Quelques semaines passèrent. Son voisin d’en face, Monsieur Chapuis, venait de s’acheter une automobile, une quatre chevaux Renault grise toute neuve, la première voiture de la rue et sans doute du quartier. Il l’avait garée devant la porte de Madame Rodatti. La rue étant étroite, il avait arrêté sa voiture à cheval sur la rue et le trottoir.

Si près de la porte de Madame Rodatti que cette dernière eût toutes les peines du monde à sortir de chez elle afin de se rendre au marché. Mais au retour chargée d’un grand cabas rempli de ses provisions, elle fut encore plus embétée, elle ne réussissait pas à faire glisser son sac entre l’auto et sa clôture.

Elle traversa, sonna à la grille de Monsieur Chapuis. Ce dernier déboula avec sa mine des mauvais jours…

- Ben quoi, qu’est-ce que tu veux, la vieille ?

- Monsieur Chapouis, pouvez-vous pousser votre macchina, perqué jé né peux pas rentrer à la casa !

- Vieille peau, tu peux pas « causer » français comme tout le monde ? Et puis j’espère que tu n’as pas rayé « ma » peinture avec ton cabas pourri.

- Vous fachez pas, Monsieur Chapouis, vénez plutôt prendre l’apéritif, on sé calméra un peu ! Madame elle peut vénir anche ?

- Non, elle a du boulot !

Après avoir poussé sa voiture, c’est en grognant qu’il entra chez Madame Rodatti.

- Allons, détendez-vous, Signore Chapouis ! Tenez, buvez et donnez-moi des nouvelles comme on dit chez vous.

- MMMH ! Effectivement, c’est bon, c’est quoi au juste ?

- Du « Marsala all ‘uovo » qué jé prépare moi-même.

- Je me suis un peu emporté tout à l’heure, mais que voulez-vous je suis un sanguin.

- Un autre ?

- C’est pas d’refus…

Quelques jours plus tard, on emportait Signore Chapuis à l’hôpital. Une ambulance était venue le prendre sur son lieu de travail, il était tourneur chez « Cazeneuve » une usine dans laquelle on fabriquait des machines-outils, cette usine était située à la Plaine Saint-Denis.
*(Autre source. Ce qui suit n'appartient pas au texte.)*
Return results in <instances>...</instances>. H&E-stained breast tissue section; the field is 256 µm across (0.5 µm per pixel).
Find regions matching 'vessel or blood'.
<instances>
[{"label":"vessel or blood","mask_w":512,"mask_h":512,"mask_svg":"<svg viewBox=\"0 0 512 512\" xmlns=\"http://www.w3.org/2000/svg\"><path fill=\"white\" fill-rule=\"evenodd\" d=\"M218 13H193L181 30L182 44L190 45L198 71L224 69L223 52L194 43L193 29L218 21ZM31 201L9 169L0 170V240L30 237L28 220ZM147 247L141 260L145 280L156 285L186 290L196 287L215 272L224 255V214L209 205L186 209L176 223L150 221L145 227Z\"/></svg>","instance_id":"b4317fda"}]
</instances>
L’hôpital Bichat tout proche l’avait accueilli. Trois jours plus tard, il y décédait.

Les médecins avaient interrogé ses collègues : qu’avaient-ils mangé le midi à la cantine ?

- Des tomates en salade, puis du boudin aux pommes... Mais vous savez, à part Paulo, personne n’a été malade, c’est pas là qu’il faut chercher !

Novembre, puis décembre ont passés. La branche du cerisier est toujours là. Il n’y a désormais plus de voiture garée devant chez Madame Rodatti, sa veuve l’a vendue, qu’en ferait-elle ? Elle ne sait pas conduire !

Madame Rodatti, ce matin-là, se rend à la sécurité sociale, elle va se faire rembourser une visite chez « son » rhumatologue .

- Votre nom Madame ? demande l’employée au guichet.

- Madame Rodatti.

- Nom de jeune fille s’il vous plaît ?

- Borgia, Gabriella Borgia….

Il est des poisons comme ça qui, une fois absorbés, sont parfaitement inoffensifs, mais associés à un autre produit, ils deviennent foudroyants… Le double effet kiss cool en quelque sorte!